### Data in this exercise
===

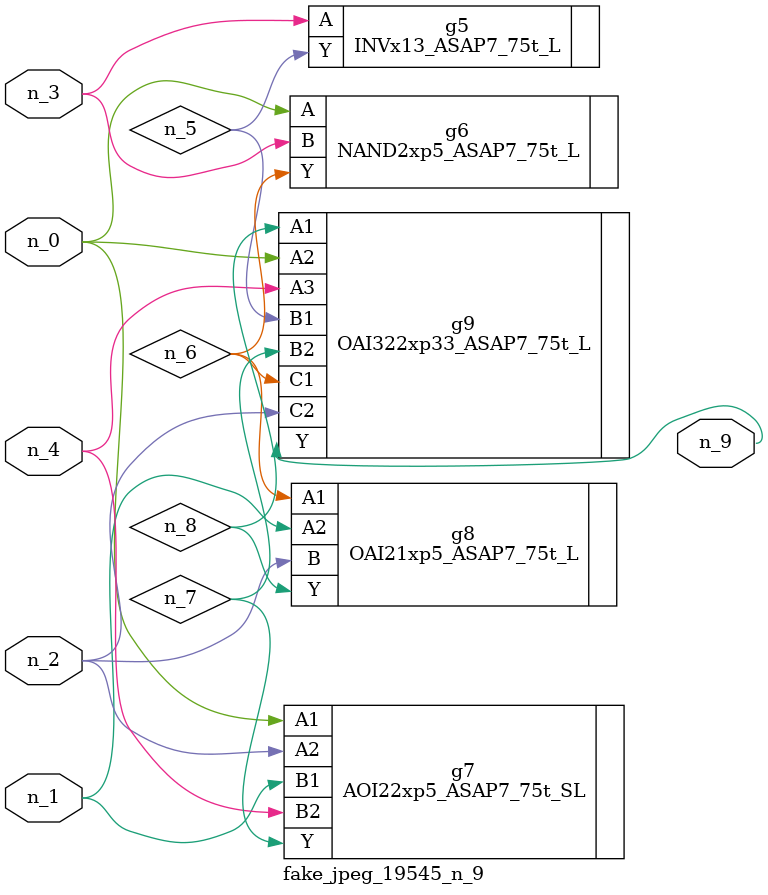
<source format=v>
module fake_jpeg_19545_n_9 (n_3, n_2, n_1, n_0, n_4, n_9);

input n_3;
input n_2;
input n_1;
input n_0;
input n_4;

output n_9;

wire n_8;
wire n_6;
wire n_5;
wire n_7;

INVx13_ASAP7_75t_L g5 ( 
.A(n_3),
.Y(n_5)
);

NAND2xp5_ASAP7_75t_L g6 ( 
.A(n_0),
.B(n_3),
.Y(n_6)
);

AOI22xp5_ASAP7_75t_SL g7 ( 
.A1(n_0),
.A2(n_2),
.B1(n_1),
.B2(n_4),
.Y(n_7)
);

OAI21xp5_ASAP7_75t_L g8 ( 
.A1(n_6),
.A2(n_1),
.B(n_2),
.Y(n_8)
);

OAI322xp33_ASAP7_75t_L g9 ( 
.A1(n_8),
.A2(n_0),
.A3(n_4),
.B1(n_5),
.B2(n_7),
.C1(n_6),
.C2(n_2),
.Y(n_9)
);


endmodule
</source>
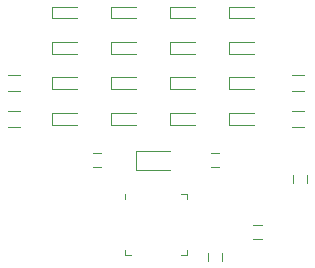
<source format=gbo>
G04 #@! TF.GenerationSoftware,KiCad,Pcbnew,5.1.6*
G04 #@! TF.CreationDate,2020-08-10T20:47:03+02:00*
G04 #@! TF.ProjectId,Watch,57617463-682e-46b6-9963-61645f706362,rev?*
G04 #@! TF.SameCoordinates,Original*
G04 #@! TF.FileFunction,Legend,Bot*
G04 #@! TF.FilePolarity,Positive*
%FSLAX46Y46*%
G04 Gerber Fmt 4.6, Leading zero omitted, Abs format (unit mm)*
G04 Created by KiCad (PCBNEW 5.1.6) date 2020-08-10 20:47:03*
%MOMM*%
%LPD*%
G01*
G04 APERTURE LIST*
%ADD10C,0.120000*%
G04 APERTURE END LIST*
D10*
X145761000Y-109693000D02*
X146461000Y-109693000D01*
X146461000Y-108493000D02*
X145761000Y-108493000D01*
X141894000Y-110836000D02*
X141894000Y-111536000D01*
X143094000Y-111536000D02*
X143094000Y-110836000D01*
X149133000Y-104237000D02*
X149133000Y-104937000D01*
X150333000Y-104937000D02*
X150333000Y-104237000D01*
X142850000Y-102400000D02*
X142150000Y-102400000D01*
X142150000Y-103600000D02*
X142850000Y-103600000D01*
X132150000Y-103600000D02*
X132850000Y-103600000D01*
X132850000Y-102400000D02*
X132150000Y-102400000D01*
X143700000Y-91000000D02*
X145800000Y-91000000D01*
X143700000Y-90000000D02*
X145800000Y-90000000D01*
X143700000Y-91000000D02*
X143700000Y-90000000D01*
X143700000Y-94000000D02*
X145800000Y-94000000D01*
X143700000Y-93000000D02*
X145800000Y-93000000D01*
X143700000Y-94000000D02*
X143700000Y-93000000D01*
X143700000Y-97000000D02*
X145800000Y-97000000D01*
X143700000Y-96000000D02*
X145800000Y-96000000D01*
X143700000Y-97000000D02*
X143700000Y-96000000D01*
X143700000Y-100000000D02*
X145800000Y-100000000D01*
X143700000Y-99000000D02*
X145800000Y-99000000D01*
X143700000Y-100000000D02*
X143700000Y-99000000D01*
X138700000Y-91000000D02*
X140800000Y-91000000D01*
X138700000Y-90000000D02*
X140800000Y-90000000D01*
X138700000Y-91000000D02*
X138700000Y-90000000D01*
X138700000Y-94000000D02*
X140800000Y-94000000D01*
X138700000Y-93000000D02*
X140800000Y-93000000D01*
X138700000Y-94000000D02*
X138700000Y-93000000D01*
X138700000Y-97000000D02*
X140800000Y-97000000D01*
X138700000Y-96000000D02*
X140800000Y-96000000D01*
X138700000Y-97000000D02*
X138700000Y-96000000D01*
X138700000Y-100000000D02*
X140800000Y-100000000D01*
X138700000Y-99000000D02*
X140800000Y-99000000D01*
X138700000Y-100000000D02*
X138700000Y-99000000D01*
X133700000Y-91000000D02*
X135800000Y-91000000D01*
X133700000Y-90000000D02*
X135800000Y-90000000D01*
X133700000Y-91000000D02*
X133700000Y-90000000D01*
X133700000Y-94000000D02*
X135800000Y-94000000D01*
X133700000Y-93000000D02*
X135800000Y-93000000D01*
X133700000Y-94000000D02*
X133700000Y-93000000D01*
X133700000Y-97000000D02*
X135800000Y-97000000D01*
X133700000Y-96000000D02*
X135800000Y-96000000D01*
X133700000Y-97000000D02*
X133700000Y-96000000D01*
X133700000Y-100000000D02*
X135800000Y-100000000D01*
X133700000Y-99000000D02*
X135800000Y-99000000D01*
X133700000Y-100000000D02*
X133700000Y-99000000D01*
X128700000Y-91000000D02*
X130800000Y-91000000D01*
X128700000Y-90000000D02*
X130800000Y-90000000D01*
X128700000Y-91000000D02*
X128700000Y-90000000D01*
X128700000Y-94000000D02*
X130800000Y-94000000D01*
X128700000Y-93000000D02*
X130800000Y-93000000D01*
X128700000Y-94000000D02*
X128700000Y-93000000D01*
X128700000Y-97000000D02*
X130800000Y-97000000D01*
X128700000Y-96000000D02*
X130800000Y-96000000D01*
X128700000Y-97000000D02*
X128700000Y-96000000D01*
X128700000Y-100000000D02*
X130800000Y-100000000D01*
X128700000Y-99000000D02*
X130800000Y-99000000D01*
X128700000Y-100000000D02*
X128700000Y-99000000D01*
X126000000Y-95820000D02*
X125000000Y-95820000D01*
X125000000Y-97180000D02*
X126000000Y-97180000D01*
X126000000Y-98820000D02*
X125000000Y-98820000D01*
X125000000Y-100180000D02*
X126000000Y-100180000D01*
X149000000Y-97180000D02*
X150000000Y-97180000D01*
X150000000Y-95820000D02*
X149000000Y-95820000D01*
X149000000Y-100180000D02*
X150000000Y-100180000D01*
X150000000Y-98820000D02*
X149000000Y-98820000D01*
X135850000Y-102200000D02*
X138700000Y-102200000D01*
X135850000Y-103800000D02*
X135850000Y-102200000D01*
X138700000Y-103800000D02*
X135850000Y-103800000D01*
X134890000Y-106323000D02*
X134890000Y-105848000D01*
X140110000Y-111068000D02*
X139635000Y-111068000D01*
X140110000Y-110593000D02*
X140110000Y-111068000D01*
X140110000Y-105848000D02*
X139635000Y-105848000D01*
X140110000Y-106323000D02*
X140110000Y-105848000D01*
X134890000Y-111068000D02*
X135365000Y-111068000D01*
X134890000Y-110593000D02*
X134890000Y-111068000D01*
M02*

</source>
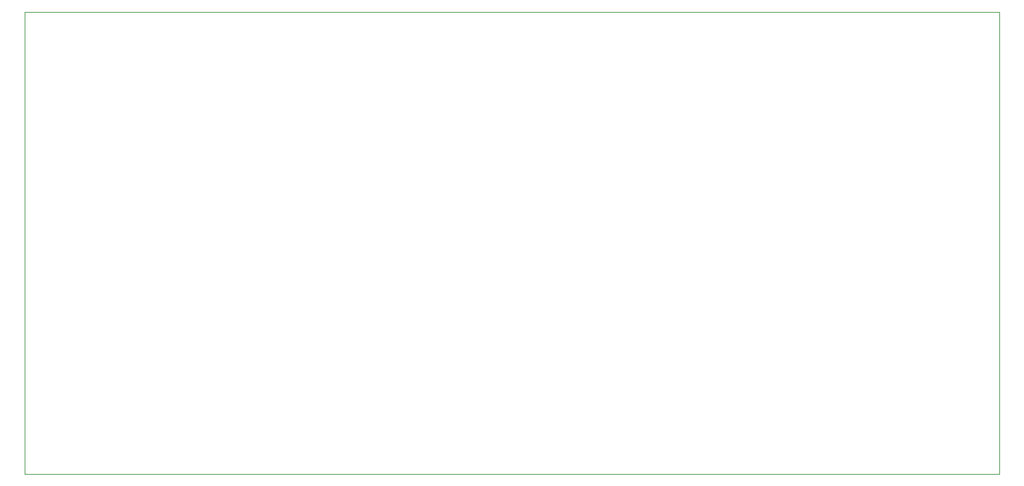
<source format=gm1>
G04 #@! TF.GenerationSoftware,KiCad,Pcbnew,(5.1.10-1-10_14)*
G04 #@! TF.CreationDate,2021-08-18T22:34:23+08:00*
G04 #@! TF.ProjectId,SMP v.2,534d5020-762e-4322-9e6b-696361645f70,rev?*
G04 #@! TF.SameCoordinates,Original*
G04 #@! TF.FileFunction,Profile,NP*
%FSLAX46Y46*%
G04 Gerber Fmt 4.6, Leading zero omitted, Abs format (unit mm)*
G04 Created by KiCad (PCBNEW (5.1.10-1-10_14)) date 2021-08-18 22:34:23*
%MOMM*%
%LPD*%
G01*
G04 APERTURE LIST*
G04 #@! TA.AperFunction,Profile*
%ADD10C,0.050000*%
G04 #@! TD*
G04 APERTURE END LIST*
D10*
X32226250Y-25215850D02*
X32226250Y-83953350D01*
X156051250Y-25215850D02*
X32226250Y-25215850D01*
X156051250Y-83953350D02*
X156051250Y-25215850D01*
X32226250Y-83953350D02*
X156051250Y-83953350D01*
M02*

</source>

===

### The task
With the pictures omitted, the material is to be transcribed exactly.

### Result of the exercise
<source format=v>
module fake_jpeg_19545_n_9 (n_3, n_2, n_1, n_0, n_4, n_9);

input n_3;
input n_2;
input n_1;
input n_0;
input n_4;

output n_9;

wire n_8;
wire n_6;
wire n_5;
wire n_7;

INVx13_ASAP7_75t_L g5 ( 
.A(n_3),
.Y(n_5)
);

NAND2xp5_ASAP7_75t_L g6 ( 
.A(n_0),
.B(n_3),
.Y(n_6)
);

AOI22xp5_ASAP7_75t_SL g7 ( 
.A1(n_0),
.A2(n_2),
.B1(n_1),
.B2(n_4),
.Y(n_7)
);

OAI21xp5_ASAP7_75t_L g8 ( 
.A1(n_6),
.A2(n_1),
.B(n_2),
.Y(n_8)
);

OAI322xp33_ASAP7_75t_L g9 ( 
.A1(n_8),
.A2(n_0),
.A3(n_4),
.B1(n_5),
.B2(n_7),
.C1(n_6),
.C2(n_2),
.Y(n_9)
);


endmodule
</source>
<source format=gbo>
G04 #@! TF.GenerationSoftware,KiCad,Pcbnew,5.1.6*
G04 #@! TF.CreationDate,2020-08-10T20:47:03+02:00*
G04 #@! TF.ProjectId,Watch,57617463-682e-46b6-9963-61645f706362,rev?*
G04 #@! TF.SameCoordinates,Original*
G04 #@! TF.FileFunction,Legend,Bot*
G04 #@! TF.FilePolarity,Positive*
%FSLAX46Y46*%
G04 Gerber Fmt 4.6, Leading zero omitted, Abs format (unit mm)*
G04 Created by KiCad (PCBNEW 5.1.6) date 2020-08-10 20:47:03*
%MOMM*%
%LPD*%
G01*
G04 APERTURE LIST*
%ADD10C,0.120000*%
G04 APERTURE END LIST*
D10*
X145761000Y-109693000D02*
X146461000Y-109693000D01*
X146461000Y-108493000D02*
X145761000Y-108493000D01*
X141894000Y-110836000D02*
X141894000Y-111536000D01*
X143094000Y-111536000D02*
X143094000Y-110836000D01*
X149133000Y-104237000D02*
X149133000Y-104937000D01*
X150333000Y-104937000D02*
X150333000Y-104237000D01*
X142850000Y-102400000D02*
X142150000Y-102400000D01*
X142150000Y-103600000D02*
X142850000Y-103600000D01*
X132150000Y-103600000D02*
X132850000Y-103600000D01*
X132850000Y-102400000D02*
X132150000Y-102400000D01*
X143700000Y-91000000D02*
X145800000Y-91000000D01*
X143700000Y-90000000D02*
X145800000Y-90000000D01*
X143700000Y-91000000D02*
X143700000Y-90000000D01*
X143700000Y-94000000D02*
X145800000Y-94000000D01*
X143700000Y-93000000D02*
X145800000Y-93000000D01*
X143700000Y-94000000D02*
X143700000Y-93000000D01*
X143700000Y-97000000D02*
X145800000Y-97000000D01*
X143700000Y-96000000D02*
X145800000Y-96000000D01*
X143700000Y-97000000D02*
X143700000Y-96000000D01*
X143700000Y-100000000D02*
X145800000Y-100000000D01*
X143700000Y-99000000D02*
X145800000Y-99000000D01*
X143700000Y-100000000D02*
X143700000Y-99000000D01*
X138700000Y-91000000D02*
X140800000Y-91000000D01*
X138700000Y-90000000D02*
X140800000Y-90000000D01*
X138700000Y-91000000D02*
X138700000Y-90000000D01*
X138700000Y-94000000D02*
X140800000Y-94000000D01*
X138700000Y-93000000D02*
X140800000Y-93000000D01*
X138700000Y-94000000D02*
X138700000Y-93000000D01*
X138700000Y-97000000D02*
X140800000Y-97000000D01*
X138700000Y-96000000D02*
X140800000Y-96000000D01*
X138700000Y-97000000D02*
X138700000Y-96000000D01*
X138700000Y-100000000D02*
X140800000Y-100000000D01*
X138700000Y-99000000D02*
X140800000Y-99000000D01*
X138700000Y-100000000D02*
X138700000Y-99000000D01*
X133700000Y-91000000D02*
X135800000Y-91000000D01*
X133700000Y-90000000D02*
X135800000Y-90000000D01*
X133700000Y-91000000D02*
X133700000Y-90000000D01*
X133700000Y-94000000D02*
X135800000Y-94000000D01*
X133700000Y-93000000D02*
X135800000Y-93000000D01*
X133700000Y-94000000D02*
X133700000Y-93000000D01*
X133700000Y-97000000D02*
X135800000Y-97000000D01*
X133700000Y-96000000D02*
X135800000Y-96000000D01*
X133700000Y-97000000D02*
X133700000Y-96000000D01*
X133700000Y-100000000D02*
X135800000Y-100000000D01*
X133700000Y-99000000D02*
X135800000Y-99000000D01*
X133700000Y-100000000D02*
X133700000Y-99000000D01*
X128700000Y-91000000D02*
X130800000Y-91000000D01*
X128700000Y-90000000D02*
X130800000Y-90000000D01*
X128700000Y-91000000D02*
X128700000Y-90000000D01*
X128700000Y-94000000D02*
X130800000Y-94000000D01*
X128700000Y-93000000D02*
X130800000Y-93000000D01*
X128700000Y-94000000D02*
X128700000Y-93000000D01*
X128700000Y-97000000D02*
X130800000Y-97000000D01*
X128700000Y-96000000D02*
X130800000Y-96000000D01*
X128700000Y-97000000D02*
X128700000Y-96000000D01*
X128700000Y-100000000D02*
X130800000Y-100000000D01*
X128700000Y-99000000D02*
X130800000Y-99000000D01*
X128700000Y-100000000D02*
X128700000Y-99000000D01*
X126000000Y-95820000D02*
X125000000Y-95820000D01*
X125000000Y-97180000D02*
X126000000Y-97180000D01*
X126000000Y-98820000D02*
X125000000Y-98820000D01*
X125000000Y-100180000D02*
X126000000Y-100180000D01*
X149000000Y-97180000D02*
X150000000Y-97180000D01*
X150000000Y-95820000D02*
X149000000Y-95820000D01*
X149000000Y-100180000D02*
X150000000Y-100180000D01*
X150000000Y-98820000D02*
X149000000Y-98820000D01*
X135850000Y-102200000D02*
X138700000Y-102200000D01*
X135850000Y-103800000D02*
X135850000Y-102200000D01*
X138700000Y-103800000D02*
X135850000Y-103800000D01*
X134890000Y-106323000D02*
X134890000Y-105848000D01*
X140110000Y-111068000D02*
X139635000Y-111068000D01*
X140110000Y-110593000D02*
X140110000Y-111068000D01*
X140110000Y-105848000D02*
X139635000Y-105848000D01*
X140110000Y-106323000D02*
X140110000Y-105848000D01*
X134890000Y-111068000D02*
X135365000Y-111068000D01*
X134890000Y-110593000D02*
X134890000Y-111068000D01*
M02*

</source>
<source format=gm1>
G04 #@! TF.GenerationSoftware,KiCad,Pcbnew,(5.1.10-1-10_14)*
G04 #@! TF.CreationDate,2021-08-18T22:34:23+08:00*
G04 #@! TF.ProjectId,SMP v.2,534d5020-762e-4322-9e6b-696361645f70,rev?*
G04 #@! TF.SameCoordinates,Original*
G04 #@! TF.FileFunction,Profile,NP*
%FSLAX46Y46*%
G04 Gerber Fmt 4.6, Leading zero omitted, Abs format (unit mm)*
G04 Created by KiCad (PCBNEW (5.1.10-1-10_14)) date 2021-08-18 22:34:23*
%MOMM*%
%LPD*%
G01*
G04 APERTURE LIST*
G04 #@! TA.AperFunction,Profile*
%ADD10C,0.050000*%
G04 #@! TD*
G04 APERTURE END LIST*
D10*
X32226250Y-25215850D02*
X32226250Y-83953350D01*
X156051250Y-25215850D02*
X32226250Y-25215850D01*
X156051250Y-83953350D02*
X156051250Y-25215850D01*
X32226250Y-83953350D02*
X156051250Y-83953350D01*
M02*

</source>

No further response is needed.